![]() |
Sumber: idntimes.com |
Oleh: Siti Hajar Mercusuar Willem’s Toren, atau
yang sering disebut sebagai Mercusuar Pulau Breueh, adalah sebuah menara suar
peninggalan Belanda yang terletak di Pulau Aceh, tepatnya di Pulau Breueh,
Kabupaten Aceh Besar. Mercusuar ini didirikan pada masa kolonial Belanda,
sekitar abad ke-19, dengan tujuan utama sebagai penanda navigasi bagi
kapal-kapal yang melintas di perairan Selat Malaka dan Samudra Hindia. Sejarah Pendirian Mercusuar ini dibangun pada tahun
1875 oleh pemerintah kolonial Belanda. Pemberian nama "Willem’s
Toren" merujuk pada Raja Willem III dari Belanda, yang berkuasa saat itu.

BAHAN TERKUMPUL:
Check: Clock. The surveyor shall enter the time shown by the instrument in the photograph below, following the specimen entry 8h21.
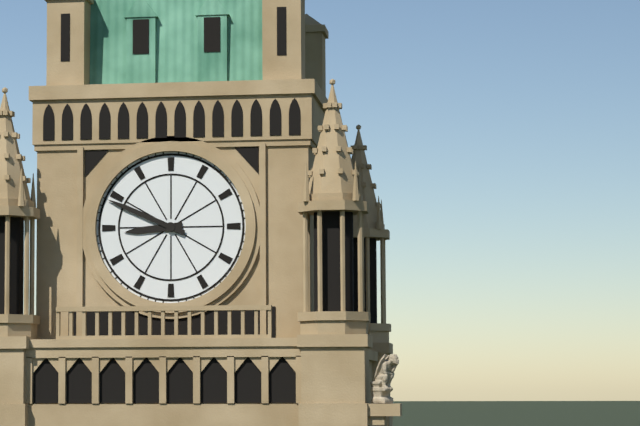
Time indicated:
8h49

TANTANGAN: Ringkaslah teks tentang Mercusuar Willem’s Toren dalam dua kalimat.

JAWABAN LENGKAP: Mercusuar Willem’s Toren, yang juga disebut Mercusuar Pulau Breueh, adalah menara suar peninggalan Belanda di Pulau Breueh, Kabupaten Aceh Besar. Menara ini dibangun pada tahun 1875 oleh pemerintah kolonial Belanda sebagai penanda navigasi bagi kapal yang melintas di Selat Malaka dan Samudra Hindia, dan namanya merujuk pada Raja Willem III dari Belanda.